Your goal: Please arrange every line of the records below as a JSON list of strings, one string per line, leaving out blank lines.

Record extracts:
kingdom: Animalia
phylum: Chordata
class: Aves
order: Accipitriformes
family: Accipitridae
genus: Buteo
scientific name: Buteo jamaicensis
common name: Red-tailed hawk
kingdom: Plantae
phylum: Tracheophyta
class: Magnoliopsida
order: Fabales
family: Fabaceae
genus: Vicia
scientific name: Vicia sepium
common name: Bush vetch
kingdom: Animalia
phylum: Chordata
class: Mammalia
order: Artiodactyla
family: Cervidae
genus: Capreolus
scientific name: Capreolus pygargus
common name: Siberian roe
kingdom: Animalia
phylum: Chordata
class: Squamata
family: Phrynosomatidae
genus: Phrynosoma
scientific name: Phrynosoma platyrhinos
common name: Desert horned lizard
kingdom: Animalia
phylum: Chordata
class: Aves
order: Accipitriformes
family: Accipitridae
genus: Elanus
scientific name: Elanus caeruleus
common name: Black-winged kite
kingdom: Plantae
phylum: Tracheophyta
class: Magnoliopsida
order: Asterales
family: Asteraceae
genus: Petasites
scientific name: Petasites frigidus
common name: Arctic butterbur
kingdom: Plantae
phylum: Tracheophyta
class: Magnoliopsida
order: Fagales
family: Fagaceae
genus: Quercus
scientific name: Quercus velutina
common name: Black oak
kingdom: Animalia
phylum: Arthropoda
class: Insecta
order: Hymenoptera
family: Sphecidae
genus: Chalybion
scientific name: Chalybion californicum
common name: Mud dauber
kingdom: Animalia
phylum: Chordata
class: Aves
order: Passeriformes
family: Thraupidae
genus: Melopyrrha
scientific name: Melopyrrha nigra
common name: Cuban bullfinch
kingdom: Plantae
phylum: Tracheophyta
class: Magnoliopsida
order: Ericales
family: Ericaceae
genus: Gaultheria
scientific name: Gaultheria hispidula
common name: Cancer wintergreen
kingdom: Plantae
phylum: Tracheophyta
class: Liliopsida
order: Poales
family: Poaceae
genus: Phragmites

Exercise solution:
[
  "kingdom: Animalia",
  "phylum: Chordata",
  "class: Aves",
  "order: Accipitriformes",
  "family: Accipitridae",
  "genus: Buteo",
  "scientific name: Buteo jamaicensis",
  "common name: Red-tailed hawk",
  "kingdom: Plantae",
  "phylum: Tracheophyta",
  "class: Magnoliopsida",
  "order: Fabales",
  "family: Fabaceae",
  "genus: Vicia",
  "scientific name: Vicia sepium",
  "common name: Bush vetch",
  "kingdom: Animalia",
  "phylum: Chordata",
  "class: Mammalia",
  "order: Artiodactyla",
  "family: Cervidae",
  "genus: Capreolus",
  "scientific name: Capreolus pygargus",
  "common name: Siberian roe",
  "kingdom: Animalia",
  "phylum: Chordata",
  "class: Squamata",
  "family: Phrynosomatidae",
  "genus: Phrynosoma",
  "scientific name: Phrynosoma platyrhinos",
  "common name: Desert horned lizard",
  "kingdom: Animalia",
  "phylum: Chordata",
  "class: Aves",
  "order: Accipitriformes",
  "family: Accipitridae",
  "genus: Elanus",
  "scientific name: Elanus caeruleus",
  "common name: Black-winged kite",
  "kingdom: Plantae",
  "phylum: Tracheophyta",
  "class: Magnoliopsida",
  "order: Asterales",
  "family: Asteraceae",
  "genus: Petasites",
  "scientific name: Petasites frigidus",
  "common name: Arctic butterbur",
  "kingdom: Plantae",
  "phylum: Tracheophyta",
  "class: Magnoliopsida",
  "order: Fagales",
  "family: Fagaceae",
  "genus: Quercus",
  "scientific name: Quercus velutina",
  "common name: Black oak",
  "kingdom: Animalia",
  "phylum: Arthropoda",
  "class: Insecta",
  "order: Hymenoptera",
  "family: Sphecidae",
  "genus: Chalybion",
  "scientific name: Chalybion californicum",
  "common name: Mud dauber",
  "kingdom: Animalia",
  "phylum: Chordata",
  "class: Aves",
  "order: Passeriformes",
  "family: Thraupidae",
  "genus: Melopyrrha",
  "scientific name: Melopyrrha nigra",
  "common name: Cuban bullfinch",
  "kingdom: Plantae",
  "phylum: Tracheophyta",
  "class: Magnoliopsida",
  "order: Ericales",
  "family: Ericaceae",
  "genus: Gaultheria",
  "scientific name: Gaultheria hispidula",
  "common name: Cancer wintergreen",
  "kingdom: Plantae",
  "phylum: Tracheophyta",
  "class: Liliopsida",
  "order: Poales",
  "family: Poaceae",
  "genus: Phragmites"
]